TASK DETAILS
Restate the following entries exactly, including every line.

Collected data entries:

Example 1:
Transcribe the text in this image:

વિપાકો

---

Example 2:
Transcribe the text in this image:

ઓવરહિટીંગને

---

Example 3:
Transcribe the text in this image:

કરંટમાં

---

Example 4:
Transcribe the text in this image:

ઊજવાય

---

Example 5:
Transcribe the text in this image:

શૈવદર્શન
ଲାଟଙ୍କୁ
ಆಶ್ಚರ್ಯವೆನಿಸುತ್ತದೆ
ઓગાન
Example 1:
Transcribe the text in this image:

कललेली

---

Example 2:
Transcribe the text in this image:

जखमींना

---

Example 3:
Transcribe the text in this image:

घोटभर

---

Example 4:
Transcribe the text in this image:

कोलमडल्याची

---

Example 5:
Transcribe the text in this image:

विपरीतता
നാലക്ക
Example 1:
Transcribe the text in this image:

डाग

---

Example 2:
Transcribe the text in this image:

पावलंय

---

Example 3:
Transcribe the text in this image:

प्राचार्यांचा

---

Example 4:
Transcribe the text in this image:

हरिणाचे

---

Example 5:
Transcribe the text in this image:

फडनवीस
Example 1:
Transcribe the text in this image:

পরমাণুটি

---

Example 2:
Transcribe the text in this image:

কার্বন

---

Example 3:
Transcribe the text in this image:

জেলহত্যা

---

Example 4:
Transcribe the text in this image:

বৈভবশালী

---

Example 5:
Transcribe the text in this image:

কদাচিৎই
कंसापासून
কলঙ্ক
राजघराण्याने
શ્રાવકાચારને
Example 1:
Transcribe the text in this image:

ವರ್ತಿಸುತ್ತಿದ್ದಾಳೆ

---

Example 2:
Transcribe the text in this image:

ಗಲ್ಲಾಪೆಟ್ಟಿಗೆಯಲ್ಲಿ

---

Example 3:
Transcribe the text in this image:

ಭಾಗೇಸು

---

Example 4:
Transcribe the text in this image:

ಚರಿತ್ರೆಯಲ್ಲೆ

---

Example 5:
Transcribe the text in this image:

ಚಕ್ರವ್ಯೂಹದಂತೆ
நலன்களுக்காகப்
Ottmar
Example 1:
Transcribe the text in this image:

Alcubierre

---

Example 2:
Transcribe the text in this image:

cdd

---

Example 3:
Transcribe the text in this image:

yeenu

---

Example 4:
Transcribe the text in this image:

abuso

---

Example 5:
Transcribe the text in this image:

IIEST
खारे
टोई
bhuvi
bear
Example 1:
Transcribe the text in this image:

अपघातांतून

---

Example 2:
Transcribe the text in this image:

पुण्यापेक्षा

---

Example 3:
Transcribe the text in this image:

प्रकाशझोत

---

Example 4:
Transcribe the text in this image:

SOLUTION FOR THIS EXERCISE
Example 1:
Transcribe the text in this image:

વિપાકો

---

Example 2:
Transcribe the text in this image:

ઓવરહિટીંગને

---

Example 3:
Transcribe the text in this image:

કરંટમાં

---

Example 4:
Transcribe the text in this image:

ઊજવાય

---

Example 5:
Transcribe the text in this image:

શૈવદર્શન
ଲାଟଙ୍କୁ
ಆಶ್ಚರ್ಯವೆನಿಸುತ್ತದೆ
ઓગાન
Example 1:
Transcribe the text in this image:

कललेली

---

Example 2:
Transcribe the text in this image:

जखमींना

---

Example 3:
Transcribe the text in this image:

घोटभर

---

Example 4:
Transcribe the text in this image:

कोलमडल्याची

---

Example 5:
Transcribe the text in this image:

विपरीतता
നാലക്ക
Example 1:
Transcribe the text in this image:

डाग

---

Example 2:
Transcribe the text in this image:

पावलंय

---

Example 3:
Transcribe the text in this image:

प्राचार्यांचा

---

Example 4:
Transcribe the text in this image:

हरिणाचे

---

Example 5:
Transcribe the text in this image:

फडनवीस
Example 1:
Transcribe the text in this image:

পরমাণুটি

---

Example 2:
Transcribe the text in this image:

কার্বন

---

Example 3:
Transcribe the text in this image:

জেলহত্যা

---

Example 4:
Transcribe the text in this image:

বৈভবশালী

---

Example 5:
Transcribe the text in this image:

কদাচিৎই
कंसापासून
কলঙ্ক
राजघराण्याने
શ્રાવકાચારને
Example 1:
Transcribe the text in this image:

ವರ್ತಿಸುತ್ತಿದ್ದಾಳೆ

---

Example 2:
Transcribe the text in this image:

ಗಲ್ಲಾಪೆಟ್ಟಿಗೆಯಲ್ಲಿ

---

Example 3:
Transcribe the text in this image:

ಭಾಗೇಸು

---

Example 4:
Transcribe the text in this image:

ಚರಿತ್ರೆಯಲ್ಲೆ

---

Example 5:
Transcribe the text in this image:

ಚಕ್ರವ್ಯೂಹದಂತೆ
நலன்களுக்காகப்
Ottmar
Example 1:
Transcribe the text in this image:

Alcubierre

---

Example 2:
Transcribe the text in this image:

cdd

---

Example 3:
Transcribe the text in this image:

yeenu

---

Example 4:
Transcribe the text in this image:

abuso

---

Example 5:
Transcribe the text in this image:

IIEST
खारे
टोई
bhuvi
bear
Example 1:
Transcribe the text in this image:

अपघातांतून

---

Example 2:
Transcribe the text in this image:

पुण्यापेक्षा

---

Example 3:
Transcribe the text in this image:

प्रकाशझोत

---

Example 4:
Transcribe the text in this image:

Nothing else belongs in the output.